ポイントその2 : カスタマイズのしやすさ
標準機能で自社のニーズをカバーできない場合、カスタマイズで対応することになります。以下を確認することをおすすめします。
- ソースコードを自社で確認・変更できるか
- システムのコア部分を改変せずに機能を追加できるか
- 開発ベンダーを選択できるか(特定ベンダーにのみカスタマイズを依頼できる、いわゆる「ベンダーロックイン」でないか)

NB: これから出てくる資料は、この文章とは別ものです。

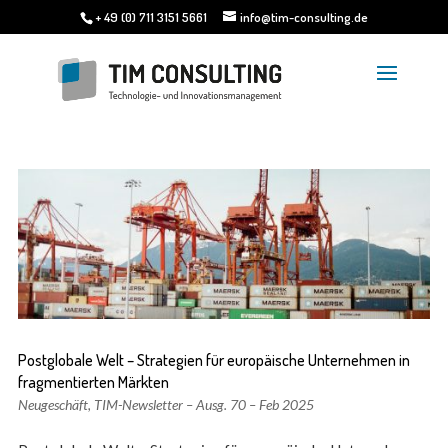
+ 49 (0) 711 3151 5661
info@tim-consulting.de
Postglobale Welt – Strategien für europäische Unternehmen in
fragmentierten Märkten
Neugeschäft
,
TIM-Newsletter – Ausg. 70 – Feb 2025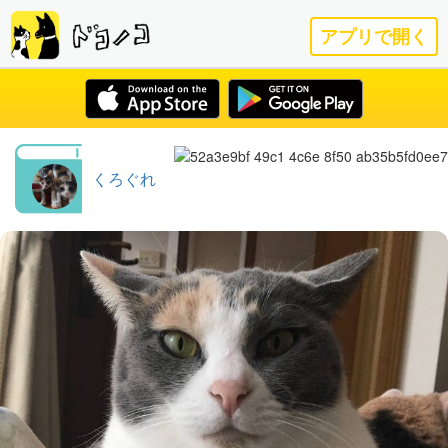
アプリで開く
くろぐれ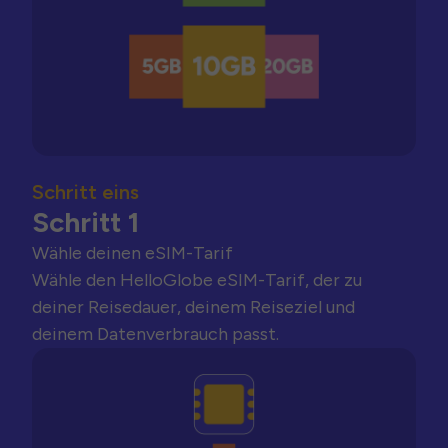
Schritt eins
Schritt 1
Wähle deinen eSIM-Tarif
Wähle den HelloGlobe eSIM-Tarif, der zu
deiner Reisedauer, deinem Reiseziel und
deinem Datenverbrauch passt.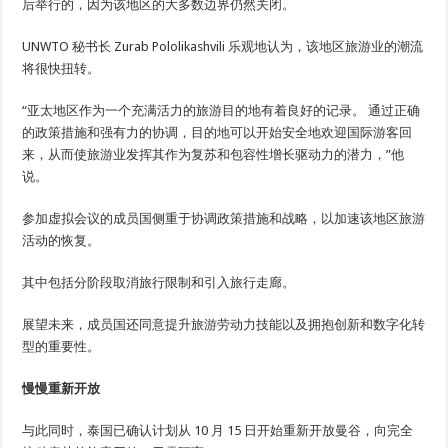
后举行的，因为该地区的大多数边界仍然关闭。
UNWTO 秘书长 Zurab Pololikashvili 乐观地认为，该地区旅游业的潮流
将很快扭转。
“亚太地区作为一个充满活力的旅游目的地有着良好的记录。 通过正确
的政策措施和强有力的协调，目的地可以开始安全地欢迎国际游客回
来，从而使旅游业发挥其作为复苏和包容性增长驱动力的潜力，”他
说。
参加虚拟会议的成员国侧重于协调政策措施和战略，以加速该地区旅游
活动的恢复。
其中包括分阶段取消旅行限制和引入旅行走廊。
展望未来，成员国还同意提升旅游劳动力技能以及拥抱创新和数字化转
型的重要性。
慢慢重新开放
与此同时，泰国已确认计划从 10 月 15 日开始重新开放曼谷，向完全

- APIが開放されており、他システムと容易に連携できるか
ポイントその3 : 管理画面の使いやすさ
モール運営スタッフや出店者の作業効率に直結する管理画面の操作性について、以下の点を確認しましょう。
- 直感的に操作できるか
- 必要な情報にすぐにアクセスできるか
- バッチ処理や一括操作に対応しているか
- マニュアルが整備されているか
- 試用環境が提供されており、採用決定前に充分に検証できるか
ポイントその4 : 運用サポート体制
安定したモール運営のために、パッケージベンダーのサポート体制を確認しましょう。
- 導入前の質問にしっかり回答してもらえるか
- テクニカルサポート窓口が整備されているか
- マニュアルやドキュメントが整備されているか
- 製品のオンラインアップデートに対応しているか
- 購入後一定期間は無料で返品、解約に対応しているか
ポイントその5 : 費用
自社のニーズに応えるモール型ECサイトを予算内で構築・運営できるか、以下の費用の内訳を事前に確認しましょう。
イニシャルコスト
- パッケージの本体価格
- パッケージ本体以外の初期費用(設定費用やサーバー構築費用など)
- オプション料金やカスタマイズ費用
ランニングコスト
- システムの月額利用料
- システム保守・アップデート費用
- サポート費用
- サーバー費用
- クレジットカードなどの決済手数料
- 運用スタッフの人件費
CS-Cart for ECモール & マーケットプレイス の費用
当社が開発・販売を行う「CS-Cart for ECモール & マーケットプレイス」には買い切り型(パッケージプラン)とホスティング付きのサブスクリプション型(サーバープラン)の二種類があり、ニーズに合わせてお選びいただけます。
198万円 (税込)
自由度と長期コスト削減を両立
- 永続ライセンス:期間の制限なく使用可能
- 自由なサーバー選択。既存インフラを活用可
- 追加の月額費用なしで長期的なコスト削減
- 1年間の無料アップグレード
- 180日間の無料テクニカルサポート
- 30日間返金保証
98,000円 /月 (税込)*
安心のサポートでらくらく運用
- 専用クラウドサーバーで運用
- SSL証明書、バックアップ込みで運用負荷削減
- セキュリティパッチの適用代行
- 契約期間中はサポートとアップデート無料
- 当社製の有料アドオンを無料提供
- 30日間返金保証
*年間契約 (12ヶ月分一括払い)の場合。月払いの場合は119,800円/月 (税込)
まとめ
モール型ECサイトの構築は、「運営者」「出店者」「購入者」という3つのステークホルダーが存在する複雑なシステムです。各ステークホルダー間で金銭の授受も行われるため、慎重な検討と準備が必要です。構築方法を選ぶ際は、特殊な要件がない限り、機能とコストのバランスがとれたパッケージ製品の利用をおすすめします。
モール型ECサイトを構築するためのパッケージ製品は複数のシステムベンダーにより提供されていますが、その費用は
- イニシャルコスト: 300~3,000万円
- ランニングコスト : 月額数万円~数十万円
と製品によって大きく異なります。
パッケージ製品を選ぶ際は、まず自社のモールで必要となる機能を明確にし、それらが標準で搭載されているか、あるいは追加開発が必要かを見極めることが大切です。また、運用面でも、管理画面の使いやすさやサポート体制など、実務に関わる要素をしっかりと確認しましょう。機能の過不足や運用効率は長期的なコストに大きく影響するため、自社の要件を慎重に整理したうえで製品を選択することが重要です。ぜひ、本記事で解説した内容を参考に、自社に最適なソリューションを選択してください。